One of the topics for 3081 that I feel I'm capable of is designing a useful class hierarchy even though I only first needed one when I had an internship this past summer. The project I worked on was extensive, and required me to find, parse, and store information from XML files into a database on a backend application, then display that information on a website in a frontend application. To keep the project manageable, I had to create classes that were related to each other in a meaningful way and were used for a specific purpose. For example, on the web side of the project, I used objects from an API I was using (Wicket for those of you interested) to create abstract classes geared towards my application, then created subclasses of those. This not only allowed me to create additional methods and fields for objects that could be commonly inherited, but also enabled me to better tailor an object to a specific task without rewriting a bunch of code from similar objects. For example, I created an abstract ProjectWebPage class that extended the framework's WebPage class that all web pages for the application would subclass. The abstract class contained methods that would allow for greater and common functionality among web pages, such as getting access to a database. I feel that having used the core OOP tool of inheritance is one such way of showing my ability to create a useful class hierarchy.
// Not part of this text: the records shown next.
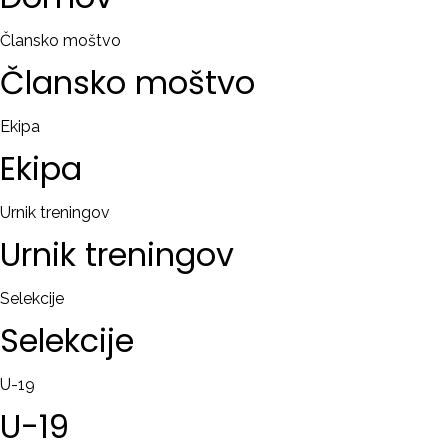
RAČUN
Člansko moštvo
Člansko
moštvo
Remember
me
Ekipa
Ekipa
Ste
pozabili
uporabniško
Urnik treningov
ime?
Urnik
treningov
/
Ste
Selekcije
pozabili
Selekcije
geslo?
U-19
U-19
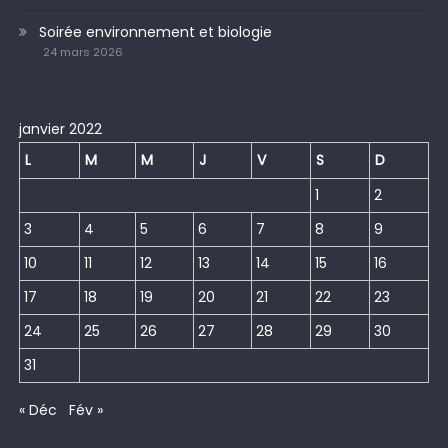
Soirée environnement et biologie
24 mars 2026
janvier 2022
L
M
M
J
V
S
D
1
2
3
4
5
6
7
8
9
10
11
12
13
14
15
16
17
18
19
20
21
22
23
24
25
26
27
28
29
30
31
« Déc
Fév »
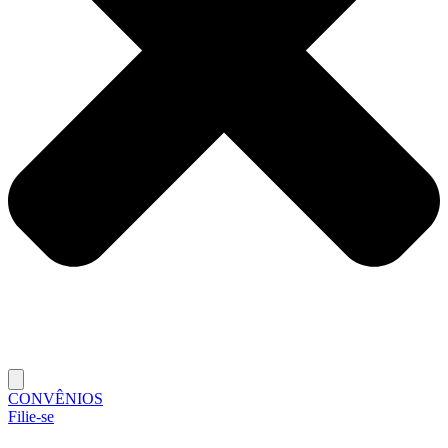
CONVÊNIOS
Filie-se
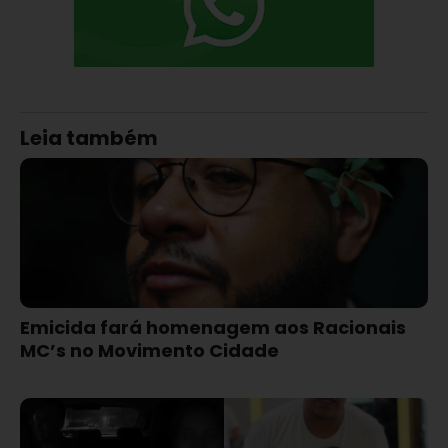
Leia também
Emicida fará homenagem aos Racionais
MC’s no Movimento Cidade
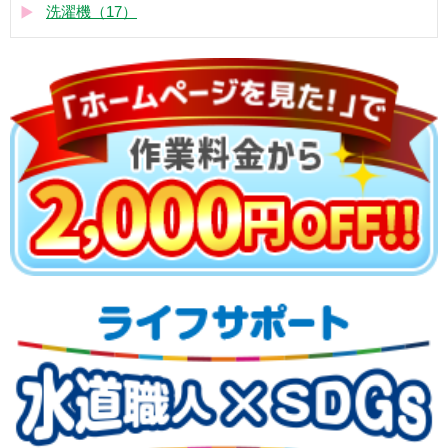
洗濯機（17）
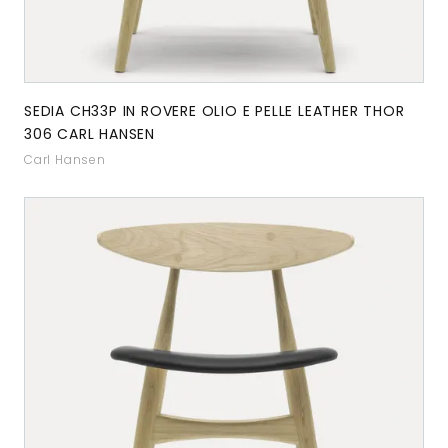
SEDIA CH33P IN ROVERE OLIO E PELLE LEATHER THOR
306 CARL HANSEN
Carl Hansen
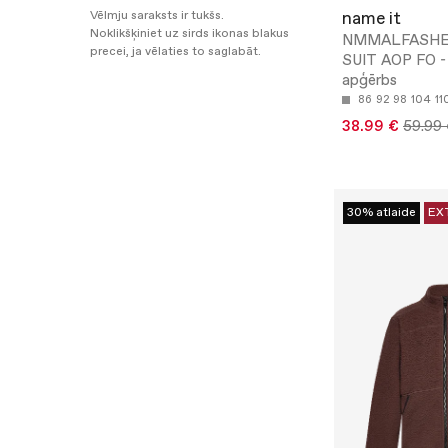
Vēlmju saraksts ir tukšs.
name it
Noklikšķiniet uz sirds ikonas blakus
NMMALFASHE
precei, ja vēlaties to saglabāt.
SUIT AOP FO - 
apģērbs
86
92
98
104
11
38.99 €
59.99
30% atlaide
EX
One topic I look forward to is writing good tests. As it stands, I use very simple methods of testing code such as outputting the state of variables or the return of a function within a main method or the like. However, constantly adding and removing lines for outputting variables can be time consuming when working with many of them or when working across several different pieces of code, such as different classes. Furthermore, the way I go about writing tests can be very time consuming because I will often have to change a line of code to call a method with a different value and repeatedly do that for the range of appropriate values. I hope to learn from this topic how to write more thorough tests and possibly how to automate them.

Another topic of the course I will appreciate going over will be writing effective comments, getting into the habit of writing them DURING coding, and how to efficiently maintain them. Yes, the topic itself could very possibly be a bore, but the real-world advantages to them are significant. As it stands, I try my best to actively comment sections of code after writing them. This was not the case only several months ago. During my internship, I would avoid doing any proper documentation because, to be honest, they can feel like a waste of time, especially when you are used to small, basic projects that you and you alone work on. But after a couple months of very minimal documentation (having inserted comments mainly for my benefit of understanding why I had to use an API a certain way and what it accomplished), I looked at my 70+ Java classes and thought that whoever inherits this tool after I leave will be in world of pain without documentation. Then I had troubles trying decide what needed commenting and what didn't and how to best describe the algorithm used without creating a novel. More pain came about when requirements changed after I did the massive documentation, which affected algorithms and classes used and, in turn, their respective comments. It is because of this painful experience that the topic of effective comments appeals to me, and having the ability to clearly communicate an algorithm through a comment to someone when you can't directly is a very important skill for any computer scientist.